━━━━━ EXTRACT TO READ ━━━━━

Stars & Strikes Shooter Explains: I was Being Stomped On by 11 People

The Augusta barber who shot a man Saturday inside the Stars and Strikes Family Entertainment Center said he was simply protecting himself and his family.

Dennis Murray, 35, said nearly a dozen people were stomping on him when he pulled his gun. He said he hadn’t seen the no-weapons sign for the Augusta business.

Dennis Murray is shown Dec. 11 (holding the ballons) for his other son’s birthday. His trip to the Stars & Strikes for his 13-year-old son’s birthday on Dec. 26 ended in a shooting.

“At the end of the day, I am licensed,” he told The Jail Report on Wednesday. “I am going to protect my family by any means necessary. I know how these younger, reckless guys think they are so tough and hard. When it comes to my door front, I am going to do what I need to do to protect my children and my family.”

The shooting happened Saturday evening at a crowded bowling alley on Wrightsboro Road, where the wait to get a lane was over an hour, Murray said.

During the fight, Murray shot 30-year-old Jamal Morgan in the upper right arm, authorities say.  Morgan, Chaquita Lane, 30, and a 15-year-old juvenile were arrested and charged with battery. Jasmine Morgan, 34, is being sought.

Murray said he took his son to the entertainment center for his 13th birthday. The large group included Murray’s son, his 15-year-old autistic son, and three other children, ages 12, 10 and 4. Plus, he had his mother, mother-in-law, grandmother and great-grandmother.

The kids were running around playing arcade games and they were eating.

At one point, Murray was outside with his mother-in-law to smoke and mentioned to another group that someone had taken his Black & Mild cigar that he left out there. One guy told him that he didn’t take it.

“I said it’s OK. I didn’t argue with him,” Murray said. “I tried to shake his hand, numerous times.”

About twenty minutes later as the Murray group was preparing to leave the center, the same group from outside “ran up” on their table, Murray said.

“Eleven guys was stomping all on me,” Murray said. “And I just happened to come out of it and got one shot off.”

The gunfire rang out loud.

“Everybody ran. EVERYBODY ran,” Murray said. “(Morgan) ended up getting shot in the arm and it shot off his nipple.”

━━━━━

■ WHAT TO WORK ON:
1 – Copy, word for word, the stretch of the Stars and Strikes shooting article from "At one point, Murray" through "didn’t take it.".
2 – In the Stars and Strikes shooting article, where on his body was Jamal Morgan shot?
3 – Extend the Stars and Strikes shooting article beyond its final paragraph.

━━━━━ RECORDS PROVIDED ━━━━━

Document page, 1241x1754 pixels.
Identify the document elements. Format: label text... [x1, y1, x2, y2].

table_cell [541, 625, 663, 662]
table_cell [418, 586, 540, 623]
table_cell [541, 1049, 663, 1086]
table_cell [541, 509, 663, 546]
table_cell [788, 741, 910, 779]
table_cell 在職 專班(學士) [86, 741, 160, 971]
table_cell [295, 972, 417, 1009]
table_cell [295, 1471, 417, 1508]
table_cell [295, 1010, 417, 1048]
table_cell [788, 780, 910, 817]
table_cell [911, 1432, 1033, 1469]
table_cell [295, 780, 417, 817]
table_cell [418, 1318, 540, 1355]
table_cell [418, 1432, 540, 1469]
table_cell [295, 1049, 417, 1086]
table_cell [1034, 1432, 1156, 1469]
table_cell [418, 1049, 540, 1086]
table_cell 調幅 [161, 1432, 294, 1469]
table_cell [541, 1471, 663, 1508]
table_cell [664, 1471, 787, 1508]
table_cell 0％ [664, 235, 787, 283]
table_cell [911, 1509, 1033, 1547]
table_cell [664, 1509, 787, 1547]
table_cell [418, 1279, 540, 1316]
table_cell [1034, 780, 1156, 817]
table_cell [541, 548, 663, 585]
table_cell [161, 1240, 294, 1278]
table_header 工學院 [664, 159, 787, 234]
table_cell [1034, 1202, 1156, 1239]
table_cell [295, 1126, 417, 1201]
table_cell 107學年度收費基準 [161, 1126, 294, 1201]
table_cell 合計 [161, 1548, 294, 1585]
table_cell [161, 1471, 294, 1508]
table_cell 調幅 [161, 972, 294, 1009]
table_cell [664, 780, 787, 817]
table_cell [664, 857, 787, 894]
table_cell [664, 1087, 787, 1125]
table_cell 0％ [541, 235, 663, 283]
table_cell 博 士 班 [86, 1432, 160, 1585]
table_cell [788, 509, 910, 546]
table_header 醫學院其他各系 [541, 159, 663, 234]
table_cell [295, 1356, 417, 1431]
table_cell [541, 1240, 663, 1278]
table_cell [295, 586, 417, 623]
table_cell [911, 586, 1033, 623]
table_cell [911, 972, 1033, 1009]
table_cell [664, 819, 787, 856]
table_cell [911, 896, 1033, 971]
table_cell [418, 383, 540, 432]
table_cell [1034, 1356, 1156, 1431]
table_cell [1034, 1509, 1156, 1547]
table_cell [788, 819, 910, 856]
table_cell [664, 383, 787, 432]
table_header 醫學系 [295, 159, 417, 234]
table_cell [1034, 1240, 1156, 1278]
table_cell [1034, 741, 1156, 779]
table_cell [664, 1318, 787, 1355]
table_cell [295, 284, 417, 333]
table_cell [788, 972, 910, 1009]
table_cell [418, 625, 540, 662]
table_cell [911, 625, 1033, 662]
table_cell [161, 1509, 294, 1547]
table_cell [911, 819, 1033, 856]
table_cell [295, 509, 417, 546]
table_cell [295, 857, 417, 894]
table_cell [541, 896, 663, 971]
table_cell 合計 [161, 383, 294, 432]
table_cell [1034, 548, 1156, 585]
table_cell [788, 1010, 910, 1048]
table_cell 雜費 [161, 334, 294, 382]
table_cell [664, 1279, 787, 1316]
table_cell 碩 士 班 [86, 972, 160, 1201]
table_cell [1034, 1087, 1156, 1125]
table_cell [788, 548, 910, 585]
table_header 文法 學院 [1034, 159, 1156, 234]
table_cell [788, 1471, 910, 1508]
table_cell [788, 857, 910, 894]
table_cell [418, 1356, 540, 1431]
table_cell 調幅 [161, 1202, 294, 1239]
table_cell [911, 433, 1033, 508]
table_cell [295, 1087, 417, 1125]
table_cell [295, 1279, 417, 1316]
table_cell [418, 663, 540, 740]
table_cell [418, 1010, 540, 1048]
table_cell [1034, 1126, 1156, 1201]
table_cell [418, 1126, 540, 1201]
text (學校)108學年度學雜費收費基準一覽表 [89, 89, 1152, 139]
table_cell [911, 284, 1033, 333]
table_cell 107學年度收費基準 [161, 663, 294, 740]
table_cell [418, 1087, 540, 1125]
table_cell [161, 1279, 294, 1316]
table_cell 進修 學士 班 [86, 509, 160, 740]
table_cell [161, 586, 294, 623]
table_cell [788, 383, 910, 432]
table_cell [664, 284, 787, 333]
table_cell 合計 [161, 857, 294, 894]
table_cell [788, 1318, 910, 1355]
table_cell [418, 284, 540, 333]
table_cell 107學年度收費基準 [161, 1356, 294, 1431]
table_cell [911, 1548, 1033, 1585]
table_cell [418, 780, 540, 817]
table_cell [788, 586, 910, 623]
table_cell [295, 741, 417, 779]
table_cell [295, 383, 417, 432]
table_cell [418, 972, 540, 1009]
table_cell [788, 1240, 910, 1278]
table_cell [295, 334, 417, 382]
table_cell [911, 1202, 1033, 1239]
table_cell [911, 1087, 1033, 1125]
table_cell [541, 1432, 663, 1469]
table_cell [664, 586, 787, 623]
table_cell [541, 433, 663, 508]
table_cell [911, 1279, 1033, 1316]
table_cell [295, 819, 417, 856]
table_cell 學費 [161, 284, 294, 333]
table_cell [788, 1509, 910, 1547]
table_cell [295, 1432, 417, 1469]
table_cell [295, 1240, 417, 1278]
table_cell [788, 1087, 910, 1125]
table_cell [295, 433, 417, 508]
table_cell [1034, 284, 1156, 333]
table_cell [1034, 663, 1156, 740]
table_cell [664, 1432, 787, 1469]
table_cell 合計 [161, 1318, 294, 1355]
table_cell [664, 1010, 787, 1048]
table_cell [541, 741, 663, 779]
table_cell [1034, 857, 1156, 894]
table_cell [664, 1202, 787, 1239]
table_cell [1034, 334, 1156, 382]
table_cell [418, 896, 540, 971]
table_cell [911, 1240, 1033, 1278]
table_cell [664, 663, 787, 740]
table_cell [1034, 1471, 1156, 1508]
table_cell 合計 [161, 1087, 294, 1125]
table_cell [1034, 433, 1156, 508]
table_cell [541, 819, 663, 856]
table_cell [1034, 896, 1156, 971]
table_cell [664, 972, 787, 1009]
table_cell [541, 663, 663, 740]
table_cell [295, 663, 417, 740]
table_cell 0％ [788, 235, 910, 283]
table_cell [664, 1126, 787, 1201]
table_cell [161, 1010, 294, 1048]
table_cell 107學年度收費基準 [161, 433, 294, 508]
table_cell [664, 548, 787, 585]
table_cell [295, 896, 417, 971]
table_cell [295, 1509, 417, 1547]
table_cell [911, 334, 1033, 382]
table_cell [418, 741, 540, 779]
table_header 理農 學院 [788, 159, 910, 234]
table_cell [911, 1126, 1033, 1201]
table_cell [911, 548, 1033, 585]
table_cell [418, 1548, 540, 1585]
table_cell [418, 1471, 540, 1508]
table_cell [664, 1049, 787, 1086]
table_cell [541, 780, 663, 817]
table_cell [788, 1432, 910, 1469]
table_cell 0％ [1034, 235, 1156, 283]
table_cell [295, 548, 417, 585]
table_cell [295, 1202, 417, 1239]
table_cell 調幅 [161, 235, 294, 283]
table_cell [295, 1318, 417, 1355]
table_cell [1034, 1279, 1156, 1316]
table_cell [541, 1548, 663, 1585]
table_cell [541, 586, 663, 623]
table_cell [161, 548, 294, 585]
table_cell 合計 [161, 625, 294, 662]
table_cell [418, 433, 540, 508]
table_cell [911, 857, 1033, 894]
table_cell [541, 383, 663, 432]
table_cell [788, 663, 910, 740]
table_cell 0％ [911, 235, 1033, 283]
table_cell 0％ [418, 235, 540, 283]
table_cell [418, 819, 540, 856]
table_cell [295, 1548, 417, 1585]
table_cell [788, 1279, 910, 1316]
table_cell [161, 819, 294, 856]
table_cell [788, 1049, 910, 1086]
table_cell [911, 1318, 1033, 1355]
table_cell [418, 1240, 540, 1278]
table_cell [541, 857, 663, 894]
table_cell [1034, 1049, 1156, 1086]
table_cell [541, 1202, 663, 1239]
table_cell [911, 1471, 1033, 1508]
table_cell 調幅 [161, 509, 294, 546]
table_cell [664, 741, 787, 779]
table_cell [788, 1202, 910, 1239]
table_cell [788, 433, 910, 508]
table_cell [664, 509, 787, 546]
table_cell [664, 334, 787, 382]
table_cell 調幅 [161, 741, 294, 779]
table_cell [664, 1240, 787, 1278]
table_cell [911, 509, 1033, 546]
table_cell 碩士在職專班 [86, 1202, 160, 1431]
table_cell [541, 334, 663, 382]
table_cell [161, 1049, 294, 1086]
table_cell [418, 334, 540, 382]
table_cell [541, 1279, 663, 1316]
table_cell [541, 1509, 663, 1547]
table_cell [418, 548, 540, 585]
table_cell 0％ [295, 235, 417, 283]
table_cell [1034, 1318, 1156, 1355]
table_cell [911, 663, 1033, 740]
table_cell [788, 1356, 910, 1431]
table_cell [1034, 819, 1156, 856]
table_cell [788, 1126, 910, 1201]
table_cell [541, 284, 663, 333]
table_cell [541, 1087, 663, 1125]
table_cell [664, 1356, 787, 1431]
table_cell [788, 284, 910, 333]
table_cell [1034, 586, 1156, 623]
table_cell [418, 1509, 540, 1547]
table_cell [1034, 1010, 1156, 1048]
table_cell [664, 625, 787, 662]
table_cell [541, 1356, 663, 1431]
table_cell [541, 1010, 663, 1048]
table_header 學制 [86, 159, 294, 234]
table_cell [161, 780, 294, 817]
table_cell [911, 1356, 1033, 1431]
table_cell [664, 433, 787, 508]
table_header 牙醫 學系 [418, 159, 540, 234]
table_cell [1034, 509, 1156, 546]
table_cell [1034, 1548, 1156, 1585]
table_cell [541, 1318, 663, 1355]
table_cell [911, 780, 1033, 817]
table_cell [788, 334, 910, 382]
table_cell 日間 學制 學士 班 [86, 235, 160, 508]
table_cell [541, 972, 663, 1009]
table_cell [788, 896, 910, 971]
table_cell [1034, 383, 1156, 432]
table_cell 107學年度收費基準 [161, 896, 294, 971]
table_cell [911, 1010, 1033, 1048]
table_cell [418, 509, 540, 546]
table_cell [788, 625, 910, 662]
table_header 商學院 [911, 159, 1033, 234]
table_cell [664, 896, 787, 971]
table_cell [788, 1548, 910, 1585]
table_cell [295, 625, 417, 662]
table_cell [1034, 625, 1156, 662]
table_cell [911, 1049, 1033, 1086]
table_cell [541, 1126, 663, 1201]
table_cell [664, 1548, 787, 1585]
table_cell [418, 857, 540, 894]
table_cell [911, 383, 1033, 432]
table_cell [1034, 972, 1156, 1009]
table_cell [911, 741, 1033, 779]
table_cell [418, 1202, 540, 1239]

━━━━━

■ WRITTEN RESPONSES:
1 –
At one point, Murray was outside with his mother-in-law to smoke and mentioned to another group that someone had taken his Black & Mild cigar that he left out there. One guy told him that he didn’t take it.

2 – In the upper right arm.

3 –
Murray said two women jumped on his mother, Tracey Wood-Quarles, a 59-year-old Augusta woman known to many as “Momma T.”

“One girl grabbed me by my shoulder and swung and missed,” she told The Jail Report. “I grabbed my son out of the way. When I turned around, a female was running up on my son with a fist up in the air, saying, ‘Come on, Come on.’”

She put her arm across her son, and that’s when one of the female suspects hit her in the forehead.

“I didn’t have any choice but to defend myself. We started to fight,” said Wood-Quarles. “When the gun went off, we were still fighting. That’s when everyone ran.”

Luckily, the whole thing was captured on surveillance video and backed up their story. Authorities told them that the shooting was clearly self-defense.

Both Murray and his mother went to the hospital. She suffered a concussion, head injury, lower extremity contusion, and bruises.

Murray had cuts and abrasions all over his head and face. His hair was ripped from both sides of his head.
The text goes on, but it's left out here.